------ Dataset records ------

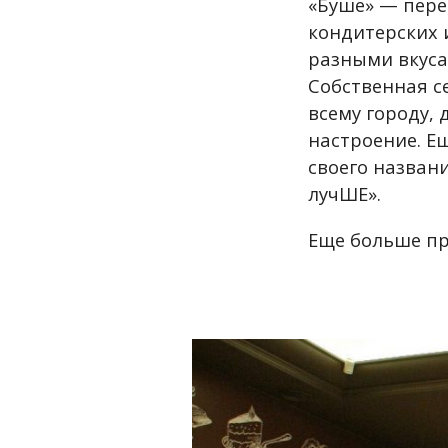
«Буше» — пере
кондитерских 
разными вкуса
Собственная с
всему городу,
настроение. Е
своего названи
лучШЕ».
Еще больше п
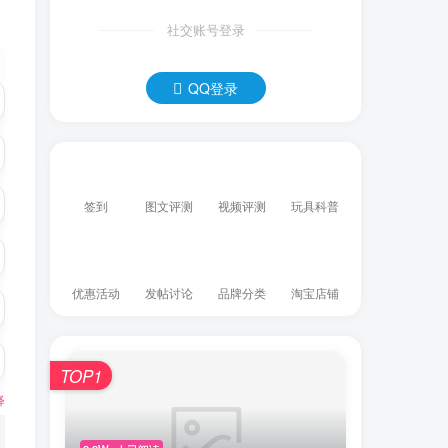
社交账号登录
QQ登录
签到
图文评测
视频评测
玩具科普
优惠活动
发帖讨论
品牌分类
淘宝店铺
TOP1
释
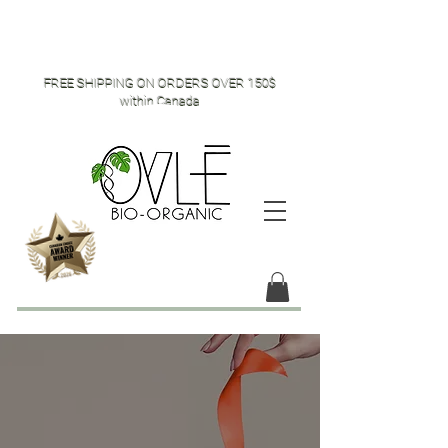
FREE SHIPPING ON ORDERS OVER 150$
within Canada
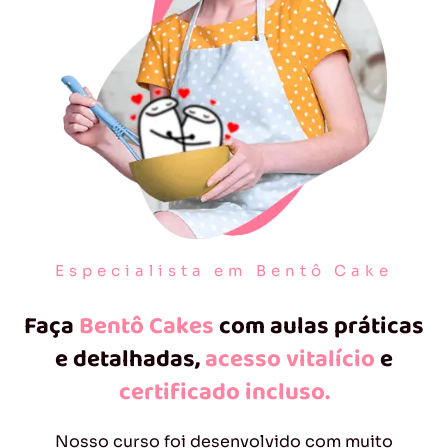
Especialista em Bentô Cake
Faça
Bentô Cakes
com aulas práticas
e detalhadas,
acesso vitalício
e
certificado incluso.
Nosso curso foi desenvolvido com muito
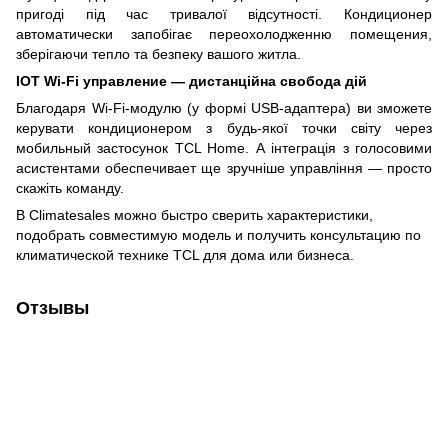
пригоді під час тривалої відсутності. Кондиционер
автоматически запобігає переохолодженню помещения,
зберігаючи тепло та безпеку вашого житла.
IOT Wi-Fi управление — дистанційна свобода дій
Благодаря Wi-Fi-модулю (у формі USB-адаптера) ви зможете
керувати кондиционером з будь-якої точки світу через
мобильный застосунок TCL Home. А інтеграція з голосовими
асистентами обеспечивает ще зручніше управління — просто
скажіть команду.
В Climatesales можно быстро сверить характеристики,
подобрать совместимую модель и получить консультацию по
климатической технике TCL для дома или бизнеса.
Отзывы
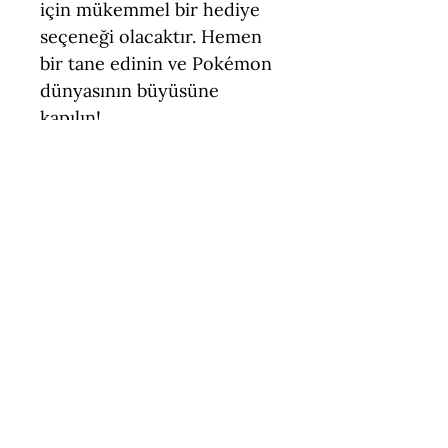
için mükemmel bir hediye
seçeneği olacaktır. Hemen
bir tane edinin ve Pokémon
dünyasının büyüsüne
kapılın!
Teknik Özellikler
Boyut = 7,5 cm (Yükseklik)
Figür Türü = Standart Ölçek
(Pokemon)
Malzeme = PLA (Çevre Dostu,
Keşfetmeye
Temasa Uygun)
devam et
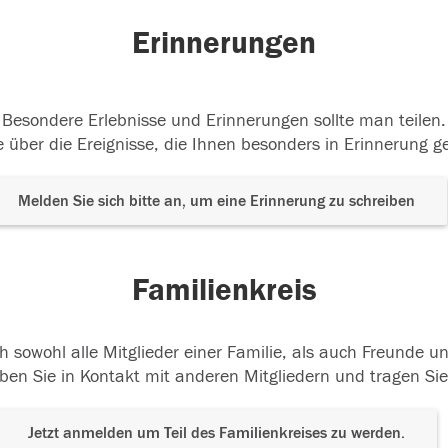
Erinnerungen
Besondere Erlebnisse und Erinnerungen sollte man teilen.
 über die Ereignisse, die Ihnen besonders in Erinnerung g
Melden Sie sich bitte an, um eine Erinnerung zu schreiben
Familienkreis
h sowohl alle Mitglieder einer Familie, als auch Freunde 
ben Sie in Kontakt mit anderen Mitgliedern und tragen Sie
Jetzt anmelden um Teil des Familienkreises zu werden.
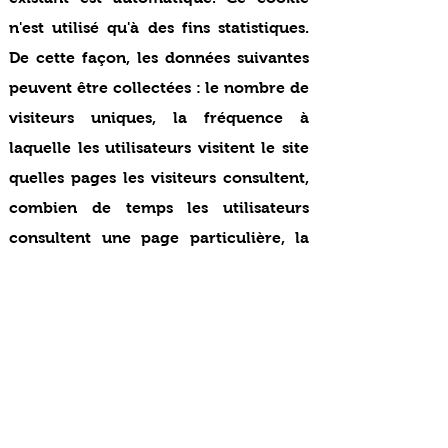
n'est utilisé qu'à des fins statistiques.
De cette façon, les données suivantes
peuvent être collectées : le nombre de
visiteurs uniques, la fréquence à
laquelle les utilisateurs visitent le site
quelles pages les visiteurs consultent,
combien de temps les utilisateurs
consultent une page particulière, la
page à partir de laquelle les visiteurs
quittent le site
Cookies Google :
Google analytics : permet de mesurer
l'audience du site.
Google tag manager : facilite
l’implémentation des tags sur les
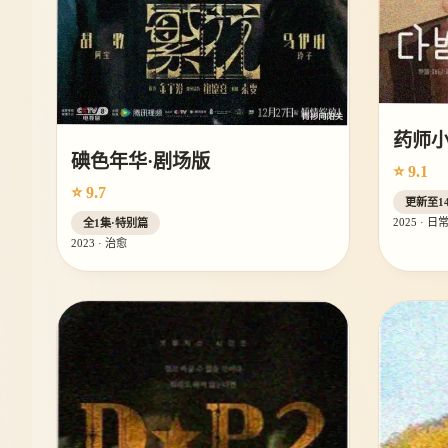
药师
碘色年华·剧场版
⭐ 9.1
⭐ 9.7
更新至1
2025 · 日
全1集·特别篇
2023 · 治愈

------

[Exercise details] The reply should hold every line of the material above, unchanged, and no pictures.

[Answer area]
«Буше» — пере
кондитерских 
разными вкуса
Собственная с
всему городу,
настроение. Е
своего названи
лучШЕ».
Еще больше п
社交账号登录
QQ登录
签到
图文评测
视频评测
玩具科普
优惠活动
发帖讨论
品牌分类
淘宝店铺
TOP1
释
FREE SHIPPING ON ORDERS OVER 150$
within Canada
Especialista em Bentô Cake
Faça
Bentô Cakes
com aulas práticas
e detalhadas,
acesso vitalício
e
certificado incluso.
Nosso curso foi desenvolvido com muito
пригоді під час тривалої відсутності. Кондиционер
автоматически запобігає переохолодженню помещения,
зберігаючи тепло та безпеку вашого житла.
IOT Wi-Fi управление — дистанційна свобода дій
Благодаря Wi-Fi-модулю (у формі USB-адаптера) ви зможете
керувати кондиционером з будь-якої точки світу через
мобильный застосунок TCL Home. А інтеграція з голосовими
асистентами обеспечивает ще зручніше управління — просто
скажіть команду.
В Climatesales можно быстро сверить характеристики,
подобрать совместимую модель и получить консультацию по
климатической технике TCL для дома или бизнеса.
Отзывы
için mükemmel bir hediye
seçeneği olacaktır. Hemen
bir tane edinin ve Pokémon
dünyasının büyüsüne
kapılın!
Teknik Özellikler
Boyut = 7,5 cm (Yükseklik)
Figür Türü = Standart Ölçek
(Pokemon)
Malzeme = PLA (Çevre Dostu,
Keşfetmeye
Temasa Uygun)
devam et
Erinnerungen
Besondere Erlebnisse und Erinnerungen sollte man teilen.
 über die Ereignisse, die Ihnen besonders in Erinnerung g
Melden Sie sich bitte an, um eine Erinnerung zu schreiben
Familienkreis
h sowohl alle Mitglieder einer Familie, als auch Freunde 
ben Sie in Kontakt mit anderen Mitgliedern und tragen Sie
Jetzt anmelden um Teil des Familienkreises zu werden.
n'est utilisé qu'à des fins statistiques.
De cette façon, les données suivantes
peuvent être collectées : le nombre de
visiteurs uniques, la fréquence à
laquelle les utilisateurs visitent le site
quelles pages les visiteurs consultent,
combien de temps les utilisateurs
consultent une page particulière, la
page à partir de laquelle les visiteurs
quittent le site
Cookies Google :
Google analytics : permet de mesurer
l'audience du site.
Google tag manager : facilite
l’implémentation des tags sur les
药师
碘色年华·剧场版
⭐ 9.1
⭐ 9.7
更新至1
2025 · 日
全1集·特别篇
2023 · 治愈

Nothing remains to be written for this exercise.